Thank you for one of the most brilliantly written summaries of the Afghan war in light of today's events that I have seen and, I am certain, that will be written.

First, the NY Times, where I get most of my news, a news source that was pro for American invasion of Afghanistan and Iraq, is saying that the Afghan war cost a mere $86 Billion dollars. That is an outrageous lie. Your estimate of one trillion may even be low. The amount of infrastructure the USA built in in Afghanistan, had it been built in the US, I once read, could have built a new American public High School in every town in America. Or, it could have built a new Hospital in every town in America.

Second, the NY Times has Bret Stephens today, a Republican who often obscures the actual past to create a false look at the present, does precisely that in his lengthy blame of Biden for what happened. Your writing here clearly delineates Donald Trump's role in the US pullout after Trump's agreement with the Taliban. Although Trump was probably being told what to do by Putin, I completely agree with pulling out of Afghanistan.

The entire Republican party is trying to wash away the fact that Bush started the war, and failed to find Osama Bin Laden, even though the 911 attack was sponsored mostly by Saudi Arabian citizens. They are also washing away that fact that Trump, probably operating under Putin's instructions, had negotiated the removal of all American presence with the Taliban.

→ **Exercise objective**:
Carry on the comment about the Afghan war, starting after its last sentence. The lines after this have no role here.

→ **Data records**:

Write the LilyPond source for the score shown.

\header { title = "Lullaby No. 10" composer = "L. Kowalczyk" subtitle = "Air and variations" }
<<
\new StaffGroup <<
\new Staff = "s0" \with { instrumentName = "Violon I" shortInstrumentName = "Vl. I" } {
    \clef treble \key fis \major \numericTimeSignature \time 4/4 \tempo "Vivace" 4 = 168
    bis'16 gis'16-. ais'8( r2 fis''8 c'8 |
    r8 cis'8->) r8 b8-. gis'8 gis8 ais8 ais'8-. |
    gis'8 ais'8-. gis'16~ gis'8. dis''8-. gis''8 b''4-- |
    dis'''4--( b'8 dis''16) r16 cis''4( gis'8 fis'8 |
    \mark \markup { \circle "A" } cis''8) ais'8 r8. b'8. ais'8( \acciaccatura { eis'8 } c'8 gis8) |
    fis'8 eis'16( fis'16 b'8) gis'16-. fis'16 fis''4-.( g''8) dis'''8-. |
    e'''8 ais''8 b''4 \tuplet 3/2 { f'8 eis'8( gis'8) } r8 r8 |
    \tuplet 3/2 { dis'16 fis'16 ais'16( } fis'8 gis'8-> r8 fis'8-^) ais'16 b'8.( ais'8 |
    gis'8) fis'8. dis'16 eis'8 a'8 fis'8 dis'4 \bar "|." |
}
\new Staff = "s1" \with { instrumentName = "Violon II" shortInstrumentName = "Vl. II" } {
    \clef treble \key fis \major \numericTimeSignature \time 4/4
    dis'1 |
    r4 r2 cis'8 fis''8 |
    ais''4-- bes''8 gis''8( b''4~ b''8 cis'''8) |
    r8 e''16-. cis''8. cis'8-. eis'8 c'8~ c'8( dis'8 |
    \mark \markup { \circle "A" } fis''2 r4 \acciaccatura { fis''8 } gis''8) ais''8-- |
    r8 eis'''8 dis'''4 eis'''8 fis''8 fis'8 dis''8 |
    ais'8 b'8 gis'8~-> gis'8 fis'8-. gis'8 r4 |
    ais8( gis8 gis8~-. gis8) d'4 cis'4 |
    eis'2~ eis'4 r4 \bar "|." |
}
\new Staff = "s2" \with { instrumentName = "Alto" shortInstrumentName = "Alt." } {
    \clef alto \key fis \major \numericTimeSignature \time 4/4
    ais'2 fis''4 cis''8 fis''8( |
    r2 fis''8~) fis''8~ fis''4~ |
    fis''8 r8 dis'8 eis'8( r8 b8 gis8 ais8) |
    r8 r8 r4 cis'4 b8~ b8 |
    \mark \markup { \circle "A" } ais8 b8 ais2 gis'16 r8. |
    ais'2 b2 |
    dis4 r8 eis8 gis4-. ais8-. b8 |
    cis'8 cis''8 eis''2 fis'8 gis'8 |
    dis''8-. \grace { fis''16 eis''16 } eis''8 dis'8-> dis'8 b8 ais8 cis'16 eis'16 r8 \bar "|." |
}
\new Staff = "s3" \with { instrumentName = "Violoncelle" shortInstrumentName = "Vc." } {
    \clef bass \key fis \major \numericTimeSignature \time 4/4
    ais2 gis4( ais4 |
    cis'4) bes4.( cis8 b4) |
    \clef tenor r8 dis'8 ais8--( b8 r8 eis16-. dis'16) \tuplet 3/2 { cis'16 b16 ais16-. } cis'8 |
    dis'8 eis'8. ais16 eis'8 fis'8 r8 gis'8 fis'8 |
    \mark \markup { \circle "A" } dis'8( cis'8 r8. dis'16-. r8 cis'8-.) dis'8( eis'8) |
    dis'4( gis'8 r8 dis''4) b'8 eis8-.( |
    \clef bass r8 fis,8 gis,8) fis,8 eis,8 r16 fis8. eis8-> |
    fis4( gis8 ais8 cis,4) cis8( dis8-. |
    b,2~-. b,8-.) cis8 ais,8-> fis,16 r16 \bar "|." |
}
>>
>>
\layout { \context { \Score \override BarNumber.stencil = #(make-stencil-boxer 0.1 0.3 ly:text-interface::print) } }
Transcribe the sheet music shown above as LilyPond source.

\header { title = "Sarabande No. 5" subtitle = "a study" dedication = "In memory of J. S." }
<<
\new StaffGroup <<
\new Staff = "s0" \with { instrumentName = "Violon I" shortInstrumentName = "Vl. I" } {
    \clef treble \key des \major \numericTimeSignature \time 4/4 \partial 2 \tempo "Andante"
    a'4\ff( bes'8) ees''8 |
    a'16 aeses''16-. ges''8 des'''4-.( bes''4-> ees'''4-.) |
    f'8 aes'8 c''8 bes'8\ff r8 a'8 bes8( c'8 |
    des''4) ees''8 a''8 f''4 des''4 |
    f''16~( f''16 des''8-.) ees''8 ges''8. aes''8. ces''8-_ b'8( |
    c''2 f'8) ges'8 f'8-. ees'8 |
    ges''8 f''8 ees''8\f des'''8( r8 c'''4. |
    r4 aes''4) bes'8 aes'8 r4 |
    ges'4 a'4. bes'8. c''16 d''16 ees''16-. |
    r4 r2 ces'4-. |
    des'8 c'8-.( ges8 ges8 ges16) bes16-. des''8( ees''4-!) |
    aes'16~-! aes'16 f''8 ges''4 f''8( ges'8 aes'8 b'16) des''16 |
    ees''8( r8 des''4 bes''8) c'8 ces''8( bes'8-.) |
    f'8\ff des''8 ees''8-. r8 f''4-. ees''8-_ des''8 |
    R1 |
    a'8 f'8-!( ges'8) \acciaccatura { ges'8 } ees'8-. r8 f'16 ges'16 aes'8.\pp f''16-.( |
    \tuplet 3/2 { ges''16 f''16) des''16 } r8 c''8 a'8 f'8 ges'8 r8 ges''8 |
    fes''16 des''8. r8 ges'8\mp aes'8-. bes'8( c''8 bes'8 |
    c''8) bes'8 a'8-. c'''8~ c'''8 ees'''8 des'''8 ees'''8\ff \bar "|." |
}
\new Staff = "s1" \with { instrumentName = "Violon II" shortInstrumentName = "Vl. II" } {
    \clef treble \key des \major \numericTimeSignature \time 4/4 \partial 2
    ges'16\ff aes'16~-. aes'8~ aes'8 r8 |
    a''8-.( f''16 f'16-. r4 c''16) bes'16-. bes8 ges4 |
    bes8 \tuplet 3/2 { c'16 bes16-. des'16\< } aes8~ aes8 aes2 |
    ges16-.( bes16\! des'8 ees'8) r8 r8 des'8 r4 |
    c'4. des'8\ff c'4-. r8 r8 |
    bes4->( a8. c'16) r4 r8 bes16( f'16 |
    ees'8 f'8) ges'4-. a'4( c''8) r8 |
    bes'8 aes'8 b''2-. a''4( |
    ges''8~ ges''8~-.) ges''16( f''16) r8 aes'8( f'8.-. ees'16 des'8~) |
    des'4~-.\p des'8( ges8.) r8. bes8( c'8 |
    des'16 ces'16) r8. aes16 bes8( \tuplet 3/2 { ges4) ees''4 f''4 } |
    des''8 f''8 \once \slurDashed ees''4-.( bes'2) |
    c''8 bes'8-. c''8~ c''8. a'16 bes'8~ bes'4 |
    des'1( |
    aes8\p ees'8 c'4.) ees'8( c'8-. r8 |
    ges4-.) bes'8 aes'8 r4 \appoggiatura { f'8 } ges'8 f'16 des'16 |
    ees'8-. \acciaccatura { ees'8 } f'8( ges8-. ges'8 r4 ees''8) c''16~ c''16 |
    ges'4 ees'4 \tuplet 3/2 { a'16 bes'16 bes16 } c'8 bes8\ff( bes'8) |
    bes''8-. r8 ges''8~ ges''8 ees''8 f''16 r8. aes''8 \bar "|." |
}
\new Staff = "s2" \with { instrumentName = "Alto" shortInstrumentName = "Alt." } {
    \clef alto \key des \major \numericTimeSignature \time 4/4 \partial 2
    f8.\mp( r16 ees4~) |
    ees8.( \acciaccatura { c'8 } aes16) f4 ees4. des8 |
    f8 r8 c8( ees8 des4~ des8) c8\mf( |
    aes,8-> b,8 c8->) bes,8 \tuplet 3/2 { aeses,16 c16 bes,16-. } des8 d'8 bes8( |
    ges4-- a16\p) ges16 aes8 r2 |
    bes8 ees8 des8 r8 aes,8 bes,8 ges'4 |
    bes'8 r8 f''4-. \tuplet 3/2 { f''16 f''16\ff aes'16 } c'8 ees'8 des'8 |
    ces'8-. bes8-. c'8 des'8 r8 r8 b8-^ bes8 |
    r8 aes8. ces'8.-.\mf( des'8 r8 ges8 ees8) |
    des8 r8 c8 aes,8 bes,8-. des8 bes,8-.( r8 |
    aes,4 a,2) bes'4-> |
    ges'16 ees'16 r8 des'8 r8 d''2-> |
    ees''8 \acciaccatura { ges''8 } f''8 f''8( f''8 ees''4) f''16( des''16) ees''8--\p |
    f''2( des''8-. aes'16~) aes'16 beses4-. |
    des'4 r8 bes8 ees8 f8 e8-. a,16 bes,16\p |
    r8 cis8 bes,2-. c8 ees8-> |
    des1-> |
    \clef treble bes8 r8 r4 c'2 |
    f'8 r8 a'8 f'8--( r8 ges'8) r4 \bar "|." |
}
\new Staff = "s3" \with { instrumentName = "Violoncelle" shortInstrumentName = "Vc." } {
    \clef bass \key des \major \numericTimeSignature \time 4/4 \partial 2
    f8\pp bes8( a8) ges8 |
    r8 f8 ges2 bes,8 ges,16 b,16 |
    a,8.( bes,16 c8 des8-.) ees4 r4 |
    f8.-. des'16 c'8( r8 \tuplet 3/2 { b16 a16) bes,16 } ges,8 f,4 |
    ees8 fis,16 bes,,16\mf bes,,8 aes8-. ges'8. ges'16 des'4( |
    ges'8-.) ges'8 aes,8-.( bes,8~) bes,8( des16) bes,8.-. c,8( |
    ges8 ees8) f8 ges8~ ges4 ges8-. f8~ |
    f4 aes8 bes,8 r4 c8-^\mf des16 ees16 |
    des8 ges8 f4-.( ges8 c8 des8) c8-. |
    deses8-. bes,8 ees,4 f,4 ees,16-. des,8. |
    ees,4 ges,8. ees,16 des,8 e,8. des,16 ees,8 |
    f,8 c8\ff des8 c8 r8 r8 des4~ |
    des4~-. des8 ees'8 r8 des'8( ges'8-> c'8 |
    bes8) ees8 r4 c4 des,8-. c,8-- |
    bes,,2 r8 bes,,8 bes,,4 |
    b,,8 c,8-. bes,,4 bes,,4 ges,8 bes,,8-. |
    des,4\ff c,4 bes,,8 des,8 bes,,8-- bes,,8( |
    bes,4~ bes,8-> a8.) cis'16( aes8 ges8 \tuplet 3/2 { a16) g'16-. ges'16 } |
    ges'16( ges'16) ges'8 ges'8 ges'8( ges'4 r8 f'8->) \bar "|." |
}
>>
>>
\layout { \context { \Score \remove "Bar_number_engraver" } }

→ **Reply**:
Biden is doing EXACTLY the right thing here after 20 years of the USA sponsoring a textbook case of how to create a disaster in another country by wantonly killing innocent Afghans with contractors and sometimes the US Military. Including killing almost all of the 12 year old boys in an Afghani village who were gathering wood outside the village. A 50 caliber machine gun from a US Helicopter killed them all but one. Can nobody remember the past?

My hearty congratulations to Joe Biden for having the courage to do what no other President would do. Biden has implicitly admitted our mistake, which was invading Afghanistan in the first place, and then corrected it by getting our boys and our money out of that country.

George W. Bush, a Republican, should go down in history as the most corrupt, worst President in US History, for his failed wars.

Biden should go down in History as a mature, right thinking American for removing our incompetent presence.

Joe Biden is an American hero today.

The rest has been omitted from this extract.